■ TASK OBJECTIVE ■
Copy the lines from the entries word for word, starting at the line that contains "026 року в бухгалтерському" and ending at the line that contains "03 січня 2026". Include both of those lines and nothing else.

■ DATA FOR REVIEW ■
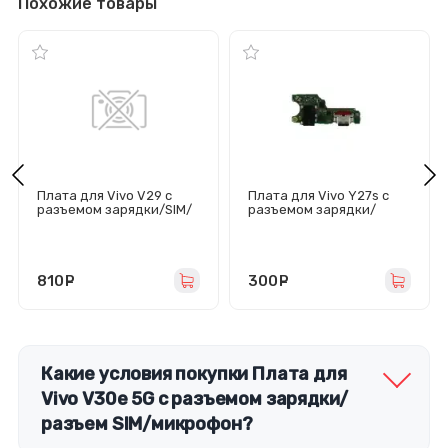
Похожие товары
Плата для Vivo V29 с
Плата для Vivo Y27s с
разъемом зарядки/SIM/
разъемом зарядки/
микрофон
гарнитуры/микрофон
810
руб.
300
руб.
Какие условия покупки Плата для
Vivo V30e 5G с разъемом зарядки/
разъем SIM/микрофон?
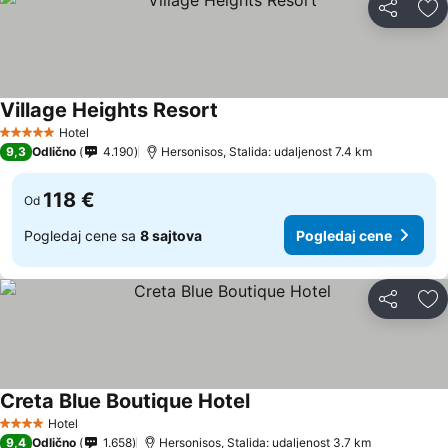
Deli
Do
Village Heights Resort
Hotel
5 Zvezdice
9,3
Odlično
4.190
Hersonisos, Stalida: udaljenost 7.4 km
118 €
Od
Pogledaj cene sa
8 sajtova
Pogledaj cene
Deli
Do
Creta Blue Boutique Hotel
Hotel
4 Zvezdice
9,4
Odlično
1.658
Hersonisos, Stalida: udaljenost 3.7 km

==

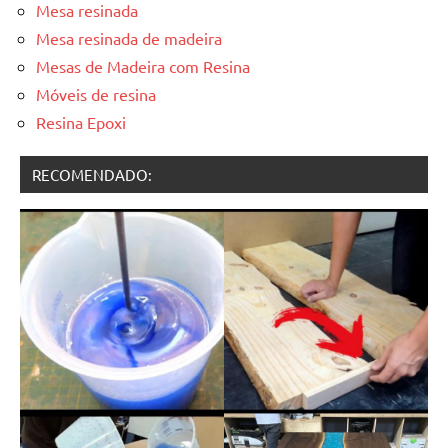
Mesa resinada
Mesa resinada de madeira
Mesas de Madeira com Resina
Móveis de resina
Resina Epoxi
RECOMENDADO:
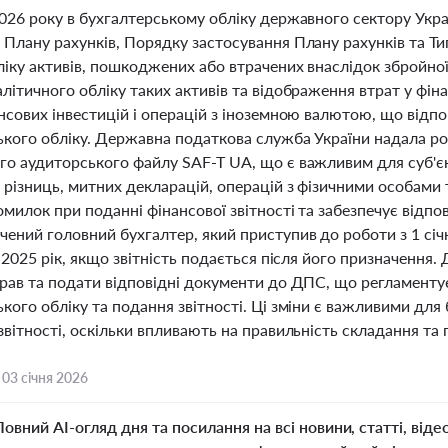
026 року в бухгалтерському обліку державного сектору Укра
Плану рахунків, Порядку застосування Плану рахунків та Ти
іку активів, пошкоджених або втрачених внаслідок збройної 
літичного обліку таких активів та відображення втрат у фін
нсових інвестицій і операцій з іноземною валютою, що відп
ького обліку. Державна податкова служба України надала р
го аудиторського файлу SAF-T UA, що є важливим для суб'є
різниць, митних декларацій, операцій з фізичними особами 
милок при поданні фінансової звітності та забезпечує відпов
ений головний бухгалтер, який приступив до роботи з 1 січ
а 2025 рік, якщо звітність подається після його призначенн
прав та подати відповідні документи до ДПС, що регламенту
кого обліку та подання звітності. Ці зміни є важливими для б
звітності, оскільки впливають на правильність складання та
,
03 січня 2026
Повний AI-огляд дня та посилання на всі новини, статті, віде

■ SOLUTION FOR THIS PROBLEM ■
026 року в бухгалтерському обліку державного сектору Укра
Плану рахунків, Порядку застосування Плану рахунків та Ти
іку активів, пошкоджених або втрачених внаслідок збройної 
літичного обліку таких активів та відображення втрат у фін
нсових інвестицій і операцій з іноземною валютою, що відп
ького обліку. Державна податкова служба України надала р
го аудиторського файлу SAF-T UA, що є важливим для суб'є
різниць, митних декларацій, операцій з фізичними особами 
милок при поданні фінансової звітності та забезпечує відпов
ений головний бухгалтер, який приступив до роботи з 1 січ
а 2025 рік, якщо звітність подається після його призначенн
прав та подати відповідні документи до ДПС, що регламенту
кого обліку та подання звітності. Ці зміни є важливими для б
звітності, оскільки впливають на правильність складання та
,
03 січня 2026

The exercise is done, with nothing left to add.